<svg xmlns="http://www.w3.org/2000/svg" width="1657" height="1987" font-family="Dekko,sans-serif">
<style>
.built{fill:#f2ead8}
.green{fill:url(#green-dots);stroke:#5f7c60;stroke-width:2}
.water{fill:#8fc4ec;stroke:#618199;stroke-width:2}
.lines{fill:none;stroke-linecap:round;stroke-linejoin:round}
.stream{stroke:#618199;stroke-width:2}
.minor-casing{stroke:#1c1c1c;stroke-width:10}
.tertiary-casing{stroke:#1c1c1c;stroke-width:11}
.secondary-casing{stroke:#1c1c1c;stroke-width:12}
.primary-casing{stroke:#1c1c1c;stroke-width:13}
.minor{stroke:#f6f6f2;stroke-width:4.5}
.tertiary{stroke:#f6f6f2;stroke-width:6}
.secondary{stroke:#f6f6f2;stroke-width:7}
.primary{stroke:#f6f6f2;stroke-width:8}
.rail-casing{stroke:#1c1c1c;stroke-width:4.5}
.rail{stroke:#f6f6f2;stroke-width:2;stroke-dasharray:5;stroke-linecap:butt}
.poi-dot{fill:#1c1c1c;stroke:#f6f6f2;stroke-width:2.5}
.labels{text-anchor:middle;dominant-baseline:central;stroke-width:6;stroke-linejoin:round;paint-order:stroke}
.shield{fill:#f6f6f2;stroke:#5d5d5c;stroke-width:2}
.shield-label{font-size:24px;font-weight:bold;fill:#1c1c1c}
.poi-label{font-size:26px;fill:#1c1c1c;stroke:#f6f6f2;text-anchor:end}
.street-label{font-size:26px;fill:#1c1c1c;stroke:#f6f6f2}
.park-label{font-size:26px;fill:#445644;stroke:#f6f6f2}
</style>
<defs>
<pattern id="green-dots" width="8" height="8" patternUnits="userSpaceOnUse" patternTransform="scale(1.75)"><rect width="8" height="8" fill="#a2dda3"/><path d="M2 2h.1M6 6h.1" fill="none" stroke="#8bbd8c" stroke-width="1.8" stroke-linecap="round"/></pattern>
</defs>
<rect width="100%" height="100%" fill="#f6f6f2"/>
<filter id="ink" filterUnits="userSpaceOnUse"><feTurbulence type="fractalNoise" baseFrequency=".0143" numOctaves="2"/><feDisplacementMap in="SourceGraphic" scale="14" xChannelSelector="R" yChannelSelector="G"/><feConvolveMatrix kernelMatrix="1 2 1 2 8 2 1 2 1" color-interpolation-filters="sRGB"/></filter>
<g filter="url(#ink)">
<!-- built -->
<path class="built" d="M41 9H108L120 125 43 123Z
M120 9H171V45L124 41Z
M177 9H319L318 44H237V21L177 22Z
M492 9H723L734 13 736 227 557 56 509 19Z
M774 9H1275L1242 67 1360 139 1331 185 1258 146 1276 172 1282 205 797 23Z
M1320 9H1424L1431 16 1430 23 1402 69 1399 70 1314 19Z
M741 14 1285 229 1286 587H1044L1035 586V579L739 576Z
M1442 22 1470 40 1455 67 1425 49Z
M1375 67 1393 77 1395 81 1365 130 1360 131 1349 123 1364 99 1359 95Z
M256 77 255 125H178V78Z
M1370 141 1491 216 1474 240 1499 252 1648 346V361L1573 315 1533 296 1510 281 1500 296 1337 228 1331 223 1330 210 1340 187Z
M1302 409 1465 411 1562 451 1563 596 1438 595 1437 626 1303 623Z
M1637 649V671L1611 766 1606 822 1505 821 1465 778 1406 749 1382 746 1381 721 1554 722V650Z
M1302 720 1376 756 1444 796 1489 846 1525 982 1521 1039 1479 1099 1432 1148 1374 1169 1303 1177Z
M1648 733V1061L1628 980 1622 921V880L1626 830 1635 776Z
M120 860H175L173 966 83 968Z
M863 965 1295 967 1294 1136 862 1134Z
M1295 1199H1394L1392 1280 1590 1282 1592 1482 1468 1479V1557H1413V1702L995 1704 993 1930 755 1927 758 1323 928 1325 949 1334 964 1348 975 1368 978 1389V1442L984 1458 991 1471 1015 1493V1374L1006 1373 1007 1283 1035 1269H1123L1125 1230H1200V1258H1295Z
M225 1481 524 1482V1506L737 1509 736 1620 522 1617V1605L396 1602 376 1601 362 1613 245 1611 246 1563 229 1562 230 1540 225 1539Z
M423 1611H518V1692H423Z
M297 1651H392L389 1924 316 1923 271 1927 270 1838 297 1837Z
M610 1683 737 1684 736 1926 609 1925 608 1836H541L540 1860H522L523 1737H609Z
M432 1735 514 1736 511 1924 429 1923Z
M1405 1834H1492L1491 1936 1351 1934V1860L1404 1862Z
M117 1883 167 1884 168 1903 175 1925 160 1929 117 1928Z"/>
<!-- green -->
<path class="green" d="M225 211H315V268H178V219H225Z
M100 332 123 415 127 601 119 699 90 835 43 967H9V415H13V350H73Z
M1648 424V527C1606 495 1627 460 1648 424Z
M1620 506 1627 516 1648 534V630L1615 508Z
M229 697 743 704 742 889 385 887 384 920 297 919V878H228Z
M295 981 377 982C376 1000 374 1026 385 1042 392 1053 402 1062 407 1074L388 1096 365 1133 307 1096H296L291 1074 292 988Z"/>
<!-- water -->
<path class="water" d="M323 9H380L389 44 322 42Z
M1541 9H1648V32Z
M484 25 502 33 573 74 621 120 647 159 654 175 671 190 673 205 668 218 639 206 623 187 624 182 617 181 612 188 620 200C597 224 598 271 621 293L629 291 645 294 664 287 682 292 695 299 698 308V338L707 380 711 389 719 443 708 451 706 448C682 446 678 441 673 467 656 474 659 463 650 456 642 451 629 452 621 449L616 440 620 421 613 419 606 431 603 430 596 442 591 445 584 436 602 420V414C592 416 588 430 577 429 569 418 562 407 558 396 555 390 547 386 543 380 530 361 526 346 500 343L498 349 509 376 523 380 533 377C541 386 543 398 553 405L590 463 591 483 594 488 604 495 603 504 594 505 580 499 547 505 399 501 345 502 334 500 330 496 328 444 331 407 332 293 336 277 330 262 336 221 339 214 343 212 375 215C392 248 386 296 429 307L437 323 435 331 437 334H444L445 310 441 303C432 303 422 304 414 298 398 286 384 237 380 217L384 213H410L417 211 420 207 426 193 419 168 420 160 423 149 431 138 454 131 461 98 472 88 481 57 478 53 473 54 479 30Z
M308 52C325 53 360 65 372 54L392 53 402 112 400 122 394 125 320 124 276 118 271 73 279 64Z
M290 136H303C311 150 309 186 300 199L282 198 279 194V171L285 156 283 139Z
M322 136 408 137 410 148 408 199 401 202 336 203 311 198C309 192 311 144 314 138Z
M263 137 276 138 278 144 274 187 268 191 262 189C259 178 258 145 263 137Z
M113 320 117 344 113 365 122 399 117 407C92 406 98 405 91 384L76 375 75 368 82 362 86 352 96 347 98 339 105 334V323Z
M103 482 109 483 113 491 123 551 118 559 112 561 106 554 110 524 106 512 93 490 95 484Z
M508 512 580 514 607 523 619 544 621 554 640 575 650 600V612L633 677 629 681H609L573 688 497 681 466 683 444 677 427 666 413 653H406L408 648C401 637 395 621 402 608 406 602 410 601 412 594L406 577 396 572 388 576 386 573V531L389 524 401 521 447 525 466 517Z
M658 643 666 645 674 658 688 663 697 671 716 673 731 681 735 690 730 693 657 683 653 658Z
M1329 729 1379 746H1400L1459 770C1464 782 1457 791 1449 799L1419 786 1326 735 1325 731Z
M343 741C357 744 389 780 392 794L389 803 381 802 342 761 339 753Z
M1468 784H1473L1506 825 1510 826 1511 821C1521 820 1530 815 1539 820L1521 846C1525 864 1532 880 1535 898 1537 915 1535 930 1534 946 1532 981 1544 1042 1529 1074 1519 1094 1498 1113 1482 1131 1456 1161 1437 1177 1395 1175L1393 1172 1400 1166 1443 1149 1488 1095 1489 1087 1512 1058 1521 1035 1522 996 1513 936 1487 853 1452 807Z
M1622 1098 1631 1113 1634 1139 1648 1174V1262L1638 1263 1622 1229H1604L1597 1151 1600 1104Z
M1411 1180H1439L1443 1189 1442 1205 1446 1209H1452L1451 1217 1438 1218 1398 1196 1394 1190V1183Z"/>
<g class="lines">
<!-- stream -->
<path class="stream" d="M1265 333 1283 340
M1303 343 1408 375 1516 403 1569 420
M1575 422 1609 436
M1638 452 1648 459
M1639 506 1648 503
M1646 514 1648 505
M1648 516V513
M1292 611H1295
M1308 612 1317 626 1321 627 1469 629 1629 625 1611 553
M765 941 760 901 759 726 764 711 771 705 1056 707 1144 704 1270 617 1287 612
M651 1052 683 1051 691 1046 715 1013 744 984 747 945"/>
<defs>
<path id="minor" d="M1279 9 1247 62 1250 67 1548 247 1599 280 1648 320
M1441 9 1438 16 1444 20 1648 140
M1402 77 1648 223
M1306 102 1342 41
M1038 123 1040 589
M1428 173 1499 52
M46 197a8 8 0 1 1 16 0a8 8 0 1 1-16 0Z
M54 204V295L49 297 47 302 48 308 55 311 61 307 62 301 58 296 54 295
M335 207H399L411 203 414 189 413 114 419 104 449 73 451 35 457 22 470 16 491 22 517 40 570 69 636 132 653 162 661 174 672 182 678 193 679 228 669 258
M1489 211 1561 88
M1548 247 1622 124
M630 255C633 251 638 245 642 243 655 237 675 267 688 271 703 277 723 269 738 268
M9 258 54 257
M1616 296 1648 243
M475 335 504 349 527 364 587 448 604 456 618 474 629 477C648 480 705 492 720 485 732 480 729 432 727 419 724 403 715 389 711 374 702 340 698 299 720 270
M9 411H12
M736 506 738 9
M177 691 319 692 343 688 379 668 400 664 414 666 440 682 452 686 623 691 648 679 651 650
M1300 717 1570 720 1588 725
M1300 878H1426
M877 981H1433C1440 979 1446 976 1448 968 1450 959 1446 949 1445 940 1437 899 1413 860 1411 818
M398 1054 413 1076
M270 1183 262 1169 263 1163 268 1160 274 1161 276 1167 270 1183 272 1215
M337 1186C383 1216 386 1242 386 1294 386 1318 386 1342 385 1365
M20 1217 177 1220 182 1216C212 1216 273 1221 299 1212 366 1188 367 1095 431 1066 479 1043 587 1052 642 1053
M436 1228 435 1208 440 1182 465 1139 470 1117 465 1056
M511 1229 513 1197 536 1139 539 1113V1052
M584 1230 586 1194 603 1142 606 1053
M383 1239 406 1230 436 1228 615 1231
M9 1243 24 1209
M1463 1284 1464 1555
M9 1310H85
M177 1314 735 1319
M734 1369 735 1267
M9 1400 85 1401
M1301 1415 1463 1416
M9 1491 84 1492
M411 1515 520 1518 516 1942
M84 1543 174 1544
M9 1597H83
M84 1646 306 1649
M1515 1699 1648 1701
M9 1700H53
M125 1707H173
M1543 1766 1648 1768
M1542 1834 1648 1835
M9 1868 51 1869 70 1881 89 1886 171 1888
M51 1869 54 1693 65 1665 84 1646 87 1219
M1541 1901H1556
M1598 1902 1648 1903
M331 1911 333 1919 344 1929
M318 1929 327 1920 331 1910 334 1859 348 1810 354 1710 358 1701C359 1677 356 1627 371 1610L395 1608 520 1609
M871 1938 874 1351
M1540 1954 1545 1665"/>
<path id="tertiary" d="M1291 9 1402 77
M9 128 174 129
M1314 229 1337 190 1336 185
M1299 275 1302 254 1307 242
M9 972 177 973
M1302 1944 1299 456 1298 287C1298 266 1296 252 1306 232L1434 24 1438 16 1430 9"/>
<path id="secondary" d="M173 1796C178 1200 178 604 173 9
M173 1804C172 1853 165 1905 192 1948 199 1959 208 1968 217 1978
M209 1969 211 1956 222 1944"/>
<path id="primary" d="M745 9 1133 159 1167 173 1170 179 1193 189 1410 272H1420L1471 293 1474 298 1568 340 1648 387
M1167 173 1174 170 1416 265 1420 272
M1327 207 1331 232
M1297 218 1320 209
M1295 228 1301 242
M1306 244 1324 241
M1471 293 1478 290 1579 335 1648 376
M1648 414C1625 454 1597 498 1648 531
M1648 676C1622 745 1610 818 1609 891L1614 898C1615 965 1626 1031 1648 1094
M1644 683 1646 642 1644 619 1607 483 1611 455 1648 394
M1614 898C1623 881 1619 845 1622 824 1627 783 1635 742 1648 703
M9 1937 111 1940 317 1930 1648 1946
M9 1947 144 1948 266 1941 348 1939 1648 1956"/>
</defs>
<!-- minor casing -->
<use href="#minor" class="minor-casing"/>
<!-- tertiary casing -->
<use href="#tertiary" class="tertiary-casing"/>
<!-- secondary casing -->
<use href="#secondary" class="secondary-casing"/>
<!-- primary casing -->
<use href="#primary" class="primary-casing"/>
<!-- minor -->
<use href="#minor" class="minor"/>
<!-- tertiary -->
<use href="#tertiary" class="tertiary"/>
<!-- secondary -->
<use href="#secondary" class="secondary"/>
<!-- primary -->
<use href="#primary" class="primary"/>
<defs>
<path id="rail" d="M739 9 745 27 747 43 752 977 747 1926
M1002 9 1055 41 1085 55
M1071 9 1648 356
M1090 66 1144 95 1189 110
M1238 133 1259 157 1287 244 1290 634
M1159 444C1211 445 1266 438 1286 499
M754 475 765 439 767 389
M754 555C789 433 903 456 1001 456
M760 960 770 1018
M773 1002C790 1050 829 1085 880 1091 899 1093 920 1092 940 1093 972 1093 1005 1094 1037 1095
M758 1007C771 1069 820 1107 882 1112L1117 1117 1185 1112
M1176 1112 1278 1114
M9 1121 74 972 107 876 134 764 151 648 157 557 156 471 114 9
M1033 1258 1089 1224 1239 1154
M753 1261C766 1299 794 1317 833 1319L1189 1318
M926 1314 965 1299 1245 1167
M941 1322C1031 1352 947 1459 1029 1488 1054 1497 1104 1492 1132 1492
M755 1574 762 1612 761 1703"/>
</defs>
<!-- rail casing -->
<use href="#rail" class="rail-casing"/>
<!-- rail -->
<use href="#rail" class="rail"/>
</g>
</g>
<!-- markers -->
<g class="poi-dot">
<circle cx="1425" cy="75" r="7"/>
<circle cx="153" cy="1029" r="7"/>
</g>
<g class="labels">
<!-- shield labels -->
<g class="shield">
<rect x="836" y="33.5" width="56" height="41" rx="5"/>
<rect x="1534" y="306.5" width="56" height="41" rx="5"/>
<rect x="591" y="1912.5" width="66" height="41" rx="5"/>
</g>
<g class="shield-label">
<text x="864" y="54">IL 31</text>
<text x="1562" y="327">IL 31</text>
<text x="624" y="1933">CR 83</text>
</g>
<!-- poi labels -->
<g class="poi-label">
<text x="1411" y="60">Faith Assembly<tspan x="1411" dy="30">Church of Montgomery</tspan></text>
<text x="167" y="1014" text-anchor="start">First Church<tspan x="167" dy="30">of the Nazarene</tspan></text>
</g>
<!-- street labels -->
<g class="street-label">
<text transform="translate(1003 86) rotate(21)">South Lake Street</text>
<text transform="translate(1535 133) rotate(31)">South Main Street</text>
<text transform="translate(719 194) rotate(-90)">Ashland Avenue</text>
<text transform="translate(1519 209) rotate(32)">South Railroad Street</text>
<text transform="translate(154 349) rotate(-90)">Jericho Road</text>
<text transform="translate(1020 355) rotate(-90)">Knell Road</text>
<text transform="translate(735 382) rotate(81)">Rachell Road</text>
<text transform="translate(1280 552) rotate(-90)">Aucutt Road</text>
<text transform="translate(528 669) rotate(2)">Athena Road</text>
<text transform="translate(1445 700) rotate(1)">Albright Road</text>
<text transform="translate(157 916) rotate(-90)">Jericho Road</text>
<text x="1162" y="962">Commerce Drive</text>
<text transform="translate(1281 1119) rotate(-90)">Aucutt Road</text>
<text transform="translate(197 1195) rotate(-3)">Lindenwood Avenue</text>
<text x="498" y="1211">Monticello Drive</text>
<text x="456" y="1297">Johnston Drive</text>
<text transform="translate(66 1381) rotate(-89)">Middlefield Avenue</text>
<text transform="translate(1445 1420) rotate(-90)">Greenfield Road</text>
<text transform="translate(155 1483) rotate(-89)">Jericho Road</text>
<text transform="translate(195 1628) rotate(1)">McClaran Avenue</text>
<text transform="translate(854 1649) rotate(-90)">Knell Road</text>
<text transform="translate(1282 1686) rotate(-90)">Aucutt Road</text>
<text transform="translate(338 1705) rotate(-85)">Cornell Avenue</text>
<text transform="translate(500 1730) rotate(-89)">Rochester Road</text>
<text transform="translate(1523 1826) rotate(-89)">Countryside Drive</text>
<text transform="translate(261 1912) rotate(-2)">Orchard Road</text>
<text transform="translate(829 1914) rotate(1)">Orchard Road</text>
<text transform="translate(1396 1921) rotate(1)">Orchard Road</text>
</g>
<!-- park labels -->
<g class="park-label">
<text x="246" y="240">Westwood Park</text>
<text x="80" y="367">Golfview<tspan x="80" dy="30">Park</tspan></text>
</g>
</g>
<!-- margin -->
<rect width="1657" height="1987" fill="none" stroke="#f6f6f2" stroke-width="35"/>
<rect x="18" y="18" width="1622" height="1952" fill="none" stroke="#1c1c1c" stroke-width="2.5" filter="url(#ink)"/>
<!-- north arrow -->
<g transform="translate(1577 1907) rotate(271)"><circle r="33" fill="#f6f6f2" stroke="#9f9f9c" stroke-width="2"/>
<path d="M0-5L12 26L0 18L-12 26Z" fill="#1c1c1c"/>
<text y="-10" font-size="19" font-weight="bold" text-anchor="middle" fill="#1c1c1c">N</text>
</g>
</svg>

⁂

Work instruction: Return all lines from the data that include the string "linejoin".

Solution to this task:
.lines{fill:none;stroke-linecap:round;stroke-linejoin:round}
.labels{text-anchor:middle;dominant-baseline:central;stroke-width:6;stroke-linejoin:round;paint-order:stroke}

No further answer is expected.